Les crédits de la politique de mémoire figurant au programme 167 « Liens entre la Nation et son armée » progressent de 6,1 %, la période 2009-2018 s'annonçant particulièrement riche sur le plan des commémorations. Pour 2010, les célébrations s'articuleront principalement autour de l'appel du 18 juin et des premiers temps de la France libre.

Malgré la polémique née l'an dernier à l'issue des travaux de la commission Kaspi qui proposait de ne conserver que trois dates au titre des célébrations nationales, la plupart des conclusions du rapport restent valables : il importe de trouver des formes nouvelles de commémoration, attrayantes à l'égard des jeunes générations et élaborées en lien avec les établissements scolaires, et d'associer davantage encore les collectivités à la politique mémorielle.

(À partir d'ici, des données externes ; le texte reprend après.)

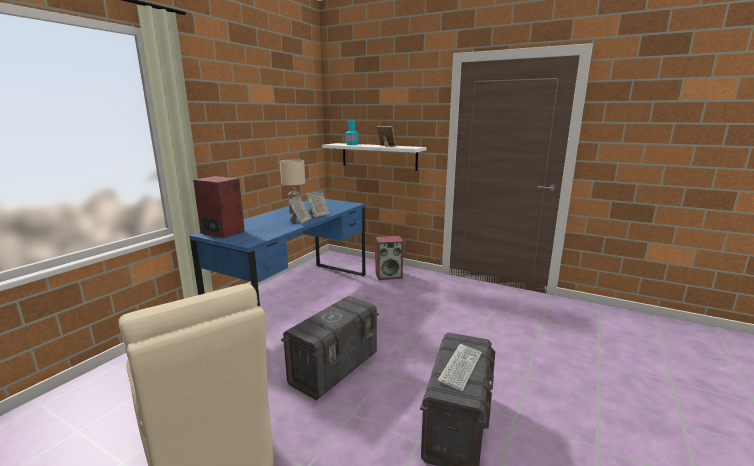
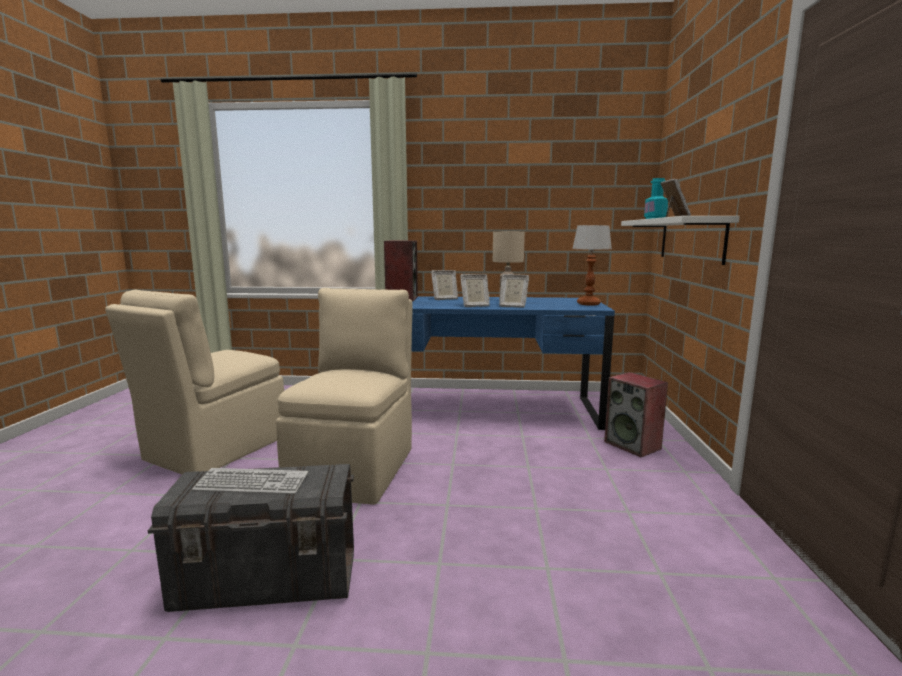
camera: 65 degrees right, 5 degrees down
(252, 222) = (444, 299): none -> picture frame
(335, 368) = (355, 468): grey storage box -> beige chair
(337, 202) = (588, 304): none -> table lamp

De même, la création, désormais imminente, de la fondation pour la mémoire de la guerre d'Algérie et des combats en Tunisie et au Maroc est une bonne nouvelle. Son budget est bouclé et le nom de son futur président, Claude Bébéar, est connu.

L'enveloppe consacrée à l'entretien des sépultures de guerre et des hauts lieux de mémoire, qui relève du programme 169, est par ailleurs reconduite, la baisse apparente de 66 % s'expliquant uniquement par des transferts de crédits vers l'Onac.

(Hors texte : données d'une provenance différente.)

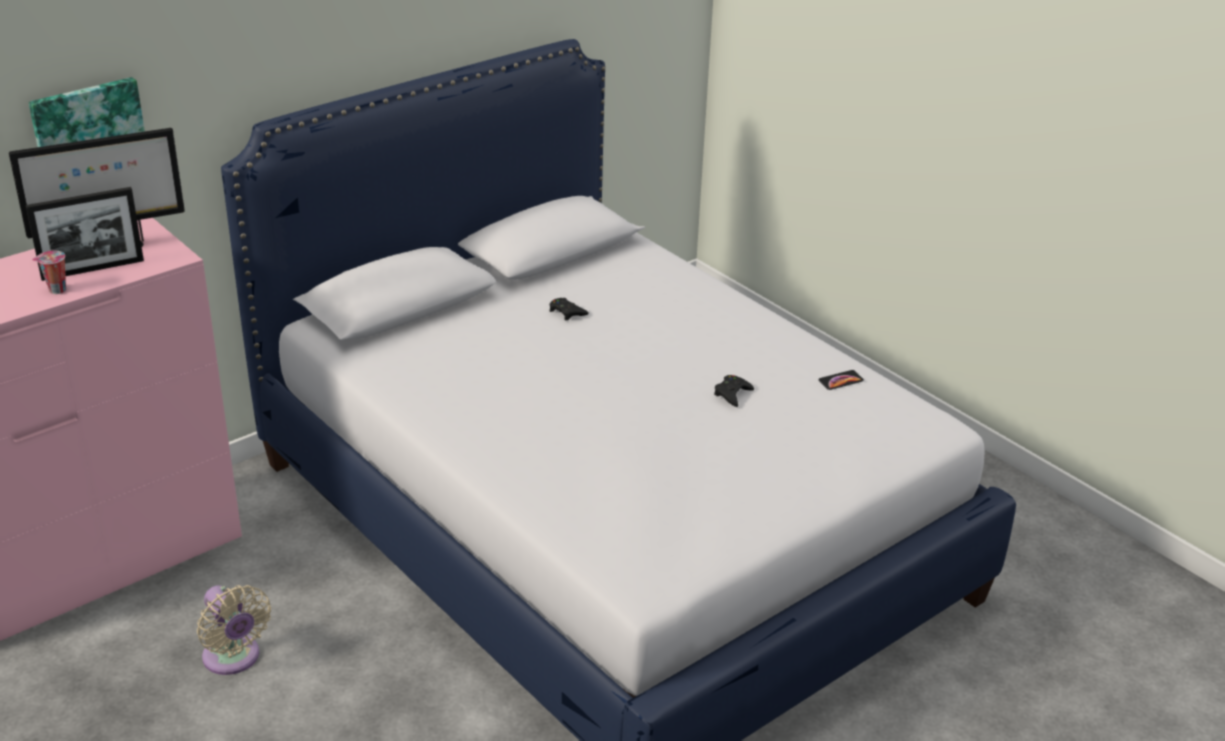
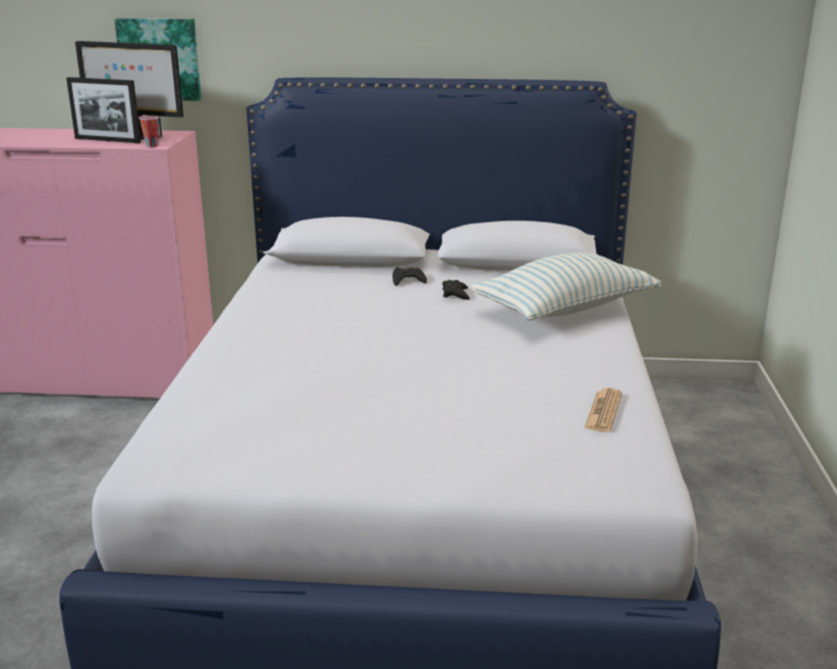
camera: 45 degrees right, 10 degrees down
(56, 290) = (69, 142): cup -> cup (151, 145)
(233, 659) = (80, 459): beige fan -> none
(674, 292) = (565, 309): none -> pillow
(732, 394) = (482, 381): black game controller -> black game controller (407, 280)
(840, 381) = (603, 411): phone -> newspaper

Pour ce qui concerne le programme 158 relatif à l'indemnisation des orphelins et des victimes de spoliation de la Seconde Guerre mondiale, la baisse des crédits s'explique essentiellement par la décrue du nombre de nouvelles demandes ainsi que par la réduction du stock de dossiers à traiter. Jusqu'à présent, ces mesures auront concerné plus de 72 600 personnes et mobilisé plus de 1,4 milliard d'euros.

Au vu des préconisations du rapport du préfet Audouin, une commission de concertation a été mise en place afin d'étudier l'opportunité d'étendre le droit à réparation à tous les orphelins de guerre. Les parlementaires devront être pleinement associés à cette réflexion sachant que, selon le périmètre et les modalités de réparation retenus, les implications financières peuvent être considérables.

Enfin, revenant à la situation des veuves, Mme Janine Rozier, rapporteur pour avis, a jugé bienvenue la hausse de 50 points, décidée à l'Assemblée nationale, des majorations accordées aux veuves des grands invalides qui ont renoncé à travailler pour s'occuper de leur conjoint. Il serait cependant nécessaire de faire le point sur l'ensemble des dispositifs, qu'il s'agisse de l'allocation différentielle, des pensions attribuées aux veuves de guerre ou de la réversion des pensions d'invalidité et de leurs majorations, afin de mieux prendre en considération les veuves en situation précaire sans le faire au détriment des anciens combattants aux revenus les plus modestes.